M. Jean-Pierre Masseret appelle l'attention de M. le ministre de la jeunesse, de l'éducation nationale et de la recherche sur la question de la généralisation de l'utilisation des logiciels libres, dits " open source ", au sein de l'éducation nationale, tant pour l'équipement des services administratifs que pour celui des équipes pédagogiques. Face à l'offensive commerciale des géants de l'informatique américains qui exploitent une position de monopole, des enseignants et des chercheurs, soutenus par des syndicats d'enseignants, proposent l'utilisation de logiciels libres comme une solution technique alternative fiable, moins onéreuse pour le contribuable et pluraliste, ne nécessitant pas le remplacement généralisé du matériel informatique aujourd'hui à disposition. Il lui demande de lui préciser les réponses que le Gouvernement a apportées à cette proposition et quelles études il a éventuellement envisagé de conduire afin d'évaluer les économies réalisables par la généralisation de cette solution technique et logicielle.

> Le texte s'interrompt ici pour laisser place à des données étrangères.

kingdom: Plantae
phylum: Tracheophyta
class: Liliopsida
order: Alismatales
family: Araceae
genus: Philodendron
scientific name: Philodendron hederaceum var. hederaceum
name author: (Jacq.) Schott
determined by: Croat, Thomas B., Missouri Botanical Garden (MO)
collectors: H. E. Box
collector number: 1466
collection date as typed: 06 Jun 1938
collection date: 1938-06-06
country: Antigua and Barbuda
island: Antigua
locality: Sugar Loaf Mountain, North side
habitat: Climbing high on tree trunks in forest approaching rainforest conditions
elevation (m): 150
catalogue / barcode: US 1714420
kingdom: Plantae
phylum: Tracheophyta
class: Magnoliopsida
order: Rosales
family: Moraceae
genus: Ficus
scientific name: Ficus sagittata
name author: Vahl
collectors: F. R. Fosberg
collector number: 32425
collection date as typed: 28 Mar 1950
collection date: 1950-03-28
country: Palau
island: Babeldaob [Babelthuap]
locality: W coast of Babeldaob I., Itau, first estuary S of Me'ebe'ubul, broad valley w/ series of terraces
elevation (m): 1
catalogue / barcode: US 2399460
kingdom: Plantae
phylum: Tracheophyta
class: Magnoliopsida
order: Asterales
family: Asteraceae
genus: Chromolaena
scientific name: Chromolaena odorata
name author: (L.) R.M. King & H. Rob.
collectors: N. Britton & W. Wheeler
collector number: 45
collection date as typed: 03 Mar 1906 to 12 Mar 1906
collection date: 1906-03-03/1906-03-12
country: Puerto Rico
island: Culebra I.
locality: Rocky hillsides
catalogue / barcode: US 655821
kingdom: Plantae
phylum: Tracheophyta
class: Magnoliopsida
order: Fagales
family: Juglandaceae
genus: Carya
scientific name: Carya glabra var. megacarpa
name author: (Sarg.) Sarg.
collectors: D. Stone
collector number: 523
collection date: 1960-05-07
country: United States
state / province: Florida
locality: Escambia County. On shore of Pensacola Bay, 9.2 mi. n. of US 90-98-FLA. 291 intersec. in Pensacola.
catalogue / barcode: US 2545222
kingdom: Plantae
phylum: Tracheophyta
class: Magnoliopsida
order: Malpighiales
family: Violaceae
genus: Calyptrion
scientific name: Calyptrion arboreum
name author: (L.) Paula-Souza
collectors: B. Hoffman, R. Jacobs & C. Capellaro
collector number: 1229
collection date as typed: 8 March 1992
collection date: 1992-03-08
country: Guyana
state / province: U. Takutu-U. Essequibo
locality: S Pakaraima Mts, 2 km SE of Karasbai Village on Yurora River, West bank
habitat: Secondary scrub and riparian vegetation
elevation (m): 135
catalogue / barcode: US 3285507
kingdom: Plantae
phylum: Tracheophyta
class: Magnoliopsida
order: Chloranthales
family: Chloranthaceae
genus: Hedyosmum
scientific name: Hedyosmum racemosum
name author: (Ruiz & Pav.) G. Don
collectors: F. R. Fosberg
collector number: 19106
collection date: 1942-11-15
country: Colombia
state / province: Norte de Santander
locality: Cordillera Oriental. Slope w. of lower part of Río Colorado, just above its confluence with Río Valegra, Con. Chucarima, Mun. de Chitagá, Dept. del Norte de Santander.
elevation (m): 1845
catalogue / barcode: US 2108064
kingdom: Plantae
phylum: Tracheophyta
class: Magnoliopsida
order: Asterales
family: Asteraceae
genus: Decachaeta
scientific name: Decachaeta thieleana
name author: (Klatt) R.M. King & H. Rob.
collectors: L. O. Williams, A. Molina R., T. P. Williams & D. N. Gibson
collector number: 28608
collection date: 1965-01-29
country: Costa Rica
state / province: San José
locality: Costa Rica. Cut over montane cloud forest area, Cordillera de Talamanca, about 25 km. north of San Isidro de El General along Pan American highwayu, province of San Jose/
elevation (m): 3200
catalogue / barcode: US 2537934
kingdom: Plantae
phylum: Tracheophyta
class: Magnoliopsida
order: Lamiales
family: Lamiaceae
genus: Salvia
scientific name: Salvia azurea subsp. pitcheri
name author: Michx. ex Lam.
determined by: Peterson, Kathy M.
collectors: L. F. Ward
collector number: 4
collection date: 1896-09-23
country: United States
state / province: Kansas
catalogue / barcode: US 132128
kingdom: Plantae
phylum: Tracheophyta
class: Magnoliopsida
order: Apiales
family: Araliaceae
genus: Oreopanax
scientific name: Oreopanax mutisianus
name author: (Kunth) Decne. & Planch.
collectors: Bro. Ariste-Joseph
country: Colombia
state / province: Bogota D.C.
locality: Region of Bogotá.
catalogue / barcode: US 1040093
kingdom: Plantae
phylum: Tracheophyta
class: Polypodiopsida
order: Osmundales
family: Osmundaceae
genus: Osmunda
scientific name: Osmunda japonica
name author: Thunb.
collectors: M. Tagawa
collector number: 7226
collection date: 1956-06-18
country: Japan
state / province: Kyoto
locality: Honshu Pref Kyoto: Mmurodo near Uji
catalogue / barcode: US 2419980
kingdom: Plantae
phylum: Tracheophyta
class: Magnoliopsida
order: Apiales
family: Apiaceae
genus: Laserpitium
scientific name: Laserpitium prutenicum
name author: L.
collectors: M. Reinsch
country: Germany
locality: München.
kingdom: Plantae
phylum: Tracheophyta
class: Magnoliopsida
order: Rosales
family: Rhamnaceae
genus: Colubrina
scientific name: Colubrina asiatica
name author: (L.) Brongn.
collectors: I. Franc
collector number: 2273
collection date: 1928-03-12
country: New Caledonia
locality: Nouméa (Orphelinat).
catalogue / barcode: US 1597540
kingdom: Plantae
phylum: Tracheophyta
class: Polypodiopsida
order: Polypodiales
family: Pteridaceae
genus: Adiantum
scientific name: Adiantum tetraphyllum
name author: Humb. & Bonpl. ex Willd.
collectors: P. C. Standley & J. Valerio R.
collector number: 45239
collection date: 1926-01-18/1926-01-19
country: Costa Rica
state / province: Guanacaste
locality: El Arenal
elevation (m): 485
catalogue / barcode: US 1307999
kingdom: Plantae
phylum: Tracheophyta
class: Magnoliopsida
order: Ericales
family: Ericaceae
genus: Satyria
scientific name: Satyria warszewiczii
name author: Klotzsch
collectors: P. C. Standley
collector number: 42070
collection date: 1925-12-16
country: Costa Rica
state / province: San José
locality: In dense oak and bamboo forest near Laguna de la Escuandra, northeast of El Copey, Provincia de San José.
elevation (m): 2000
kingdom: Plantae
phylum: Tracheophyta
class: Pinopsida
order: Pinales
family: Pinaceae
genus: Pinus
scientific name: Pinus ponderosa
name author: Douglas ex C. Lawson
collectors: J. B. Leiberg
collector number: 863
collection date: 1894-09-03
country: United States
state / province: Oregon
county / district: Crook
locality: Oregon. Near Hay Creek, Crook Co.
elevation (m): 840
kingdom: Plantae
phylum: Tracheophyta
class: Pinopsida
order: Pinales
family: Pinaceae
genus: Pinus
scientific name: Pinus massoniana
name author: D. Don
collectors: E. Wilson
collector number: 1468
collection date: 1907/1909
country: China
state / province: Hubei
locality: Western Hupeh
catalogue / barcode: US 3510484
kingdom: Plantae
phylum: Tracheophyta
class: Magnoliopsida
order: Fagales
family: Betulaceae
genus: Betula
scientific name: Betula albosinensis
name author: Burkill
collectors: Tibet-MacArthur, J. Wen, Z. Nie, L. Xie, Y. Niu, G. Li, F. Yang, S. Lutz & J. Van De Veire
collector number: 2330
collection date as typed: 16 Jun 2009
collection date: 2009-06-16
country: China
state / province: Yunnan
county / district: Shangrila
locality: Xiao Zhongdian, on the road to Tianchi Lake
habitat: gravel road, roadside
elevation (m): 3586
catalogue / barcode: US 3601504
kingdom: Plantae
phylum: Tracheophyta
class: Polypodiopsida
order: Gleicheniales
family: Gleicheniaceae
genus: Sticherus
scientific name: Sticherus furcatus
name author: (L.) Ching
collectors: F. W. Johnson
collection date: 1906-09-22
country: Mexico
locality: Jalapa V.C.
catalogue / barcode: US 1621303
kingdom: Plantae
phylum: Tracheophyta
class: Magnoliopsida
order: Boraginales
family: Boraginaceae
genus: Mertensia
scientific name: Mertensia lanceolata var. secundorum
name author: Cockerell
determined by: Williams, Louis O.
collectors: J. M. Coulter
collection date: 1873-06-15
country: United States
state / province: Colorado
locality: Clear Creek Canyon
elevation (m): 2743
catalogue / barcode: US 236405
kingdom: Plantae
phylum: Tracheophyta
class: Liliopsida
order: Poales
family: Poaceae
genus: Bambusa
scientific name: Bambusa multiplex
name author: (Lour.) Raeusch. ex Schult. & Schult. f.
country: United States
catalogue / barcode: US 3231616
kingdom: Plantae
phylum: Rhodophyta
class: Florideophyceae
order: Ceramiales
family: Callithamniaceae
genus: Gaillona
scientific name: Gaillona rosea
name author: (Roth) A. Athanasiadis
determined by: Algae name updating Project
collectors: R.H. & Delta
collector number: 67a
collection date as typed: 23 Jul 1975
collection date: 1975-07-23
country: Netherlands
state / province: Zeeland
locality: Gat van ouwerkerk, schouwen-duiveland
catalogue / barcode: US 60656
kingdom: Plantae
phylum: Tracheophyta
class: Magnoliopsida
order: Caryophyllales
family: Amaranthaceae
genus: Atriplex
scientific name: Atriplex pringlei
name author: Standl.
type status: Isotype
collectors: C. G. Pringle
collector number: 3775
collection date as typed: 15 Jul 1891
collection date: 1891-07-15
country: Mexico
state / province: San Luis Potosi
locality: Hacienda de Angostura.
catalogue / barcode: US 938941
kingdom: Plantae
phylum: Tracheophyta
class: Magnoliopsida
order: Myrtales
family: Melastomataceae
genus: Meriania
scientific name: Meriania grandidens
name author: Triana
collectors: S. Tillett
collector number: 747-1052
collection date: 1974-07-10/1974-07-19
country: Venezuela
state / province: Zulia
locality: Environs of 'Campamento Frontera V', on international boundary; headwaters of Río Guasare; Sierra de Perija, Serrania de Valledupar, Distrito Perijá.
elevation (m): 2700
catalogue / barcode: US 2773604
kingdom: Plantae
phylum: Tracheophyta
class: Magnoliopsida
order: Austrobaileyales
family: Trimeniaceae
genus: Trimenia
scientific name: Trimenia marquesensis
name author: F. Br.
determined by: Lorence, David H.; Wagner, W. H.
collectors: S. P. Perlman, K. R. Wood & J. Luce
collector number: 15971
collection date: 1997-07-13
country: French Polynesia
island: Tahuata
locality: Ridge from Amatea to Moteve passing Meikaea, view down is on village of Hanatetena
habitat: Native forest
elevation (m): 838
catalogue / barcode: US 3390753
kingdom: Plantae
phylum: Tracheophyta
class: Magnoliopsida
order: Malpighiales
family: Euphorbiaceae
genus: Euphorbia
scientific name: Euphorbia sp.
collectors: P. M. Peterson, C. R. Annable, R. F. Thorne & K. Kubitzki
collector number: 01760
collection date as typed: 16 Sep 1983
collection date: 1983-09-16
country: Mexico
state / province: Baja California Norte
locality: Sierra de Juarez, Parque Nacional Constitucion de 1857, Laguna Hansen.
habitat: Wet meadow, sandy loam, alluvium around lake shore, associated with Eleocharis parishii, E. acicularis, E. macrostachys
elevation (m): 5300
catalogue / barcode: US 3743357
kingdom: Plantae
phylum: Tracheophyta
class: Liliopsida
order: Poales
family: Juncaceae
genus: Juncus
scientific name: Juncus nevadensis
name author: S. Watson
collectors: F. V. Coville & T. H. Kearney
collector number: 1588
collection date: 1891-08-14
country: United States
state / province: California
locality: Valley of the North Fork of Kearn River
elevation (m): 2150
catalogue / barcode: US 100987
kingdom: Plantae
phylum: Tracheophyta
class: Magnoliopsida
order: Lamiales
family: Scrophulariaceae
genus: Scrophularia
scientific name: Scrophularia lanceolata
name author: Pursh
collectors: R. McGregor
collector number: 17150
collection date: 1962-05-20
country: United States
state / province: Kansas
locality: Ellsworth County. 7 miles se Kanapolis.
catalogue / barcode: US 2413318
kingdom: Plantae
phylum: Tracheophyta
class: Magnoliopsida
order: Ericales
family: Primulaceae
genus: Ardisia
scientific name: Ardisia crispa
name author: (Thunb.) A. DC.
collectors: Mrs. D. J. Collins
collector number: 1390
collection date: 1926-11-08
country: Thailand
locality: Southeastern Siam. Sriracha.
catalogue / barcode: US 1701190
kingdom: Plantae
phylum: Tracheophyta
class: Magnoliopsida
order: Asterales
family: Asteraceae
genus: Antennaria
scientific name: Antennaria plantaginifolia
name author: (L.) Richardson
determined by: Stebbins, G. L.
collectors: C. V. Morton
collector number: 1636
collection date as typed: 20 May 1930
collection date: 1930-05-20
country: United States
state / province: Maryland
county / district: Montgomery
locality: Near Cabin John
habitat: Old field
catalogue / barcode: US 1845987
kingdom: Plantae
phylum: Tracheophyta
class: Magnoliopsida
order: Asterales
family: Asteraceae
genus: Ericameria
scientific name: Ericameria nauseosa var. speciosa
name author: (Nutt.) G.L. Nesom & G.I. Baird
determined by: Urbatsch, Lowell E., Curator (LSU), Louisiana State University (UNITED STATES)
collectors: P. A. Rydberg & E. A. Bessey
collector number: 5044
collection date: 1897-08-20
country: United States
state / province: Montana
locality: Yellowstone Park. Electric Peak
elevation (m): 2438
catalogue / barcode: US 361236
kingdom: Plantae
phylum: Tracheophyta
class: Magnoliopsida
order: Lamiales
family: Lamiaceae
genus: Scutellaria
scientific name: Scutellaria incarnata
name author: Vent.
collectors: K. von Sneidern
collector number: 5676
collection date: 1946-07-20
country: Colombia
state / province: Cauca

Réponse du Ministère de la jeunesse, de l'éducation nationale et de la recherche

publiée dans le JO Sénat du 29/01/2004 - page 239

Le ministère de la jeunesse, de l'éducation nationale et de la recherche a pris très tôt la mesure de l'intérêt que pouvaient présenter les logiciels libres et leur usage pour les infrastructures administratives et pédagogiques du système éducatif, ou plus généralement pour l'économie nationale. L'appellation logiciels libres s'entend de logiciels fournis avec leur code source, gratuits ou non, librement modifiables et redistribuables sous réserve de préserver ces caractéristiques dans des conditions définies précisément par leurs licences respectives d'utilisation. Dans de nombreux domaines, comme les serveurs de communication, les bases de données, les applications web, ces solutions alternatives sont arrivées à maturité et sont désormais proposées par les plus grands acteurs du marché de l'informatique et de la communication. Les collectivités locales et le ministère de la jeunesse, de l'éducation nationale et de la recherche ont donc la possibilité de préférer les solutions fondées sur les logiciels libres chaque fois que cela semble pertinent, à l'occasion des opérations d'équipement qui leur incombent. Cependant, même si le recours aux logiciels libres peut parfois favoriser une certaine liberté d'action en matière d'informatique, s'il peut offrir, notamment, des occasions d'accéder aux ressources pédagogiques à moindre coût et s'il peut aussi, en stimulant la créativité des auteurs de logiciels, favoriser ou susciter la création de jeunes entreprises de technologies, il ne serait pour autant ni réaliste ni souhaitable d'envisager une migration de l'ensemble du système éducatif dans le cadre exclusif des logiciels libres, avec le risque de figer l'éducation nationale dans un seul type de solution technologique, voire de la couper des technologies utilisées par les entreprises. Le rôle de l'État dans ce domaine, comme ailleurs, est de se montrer impartial, tout en restant attentif à l'évolution technologique. A cet effet, il doit s'attacher à préserver et à garantir la multiplicité et la diversité de l'offre, sans privilégier, a priori, aucune solution.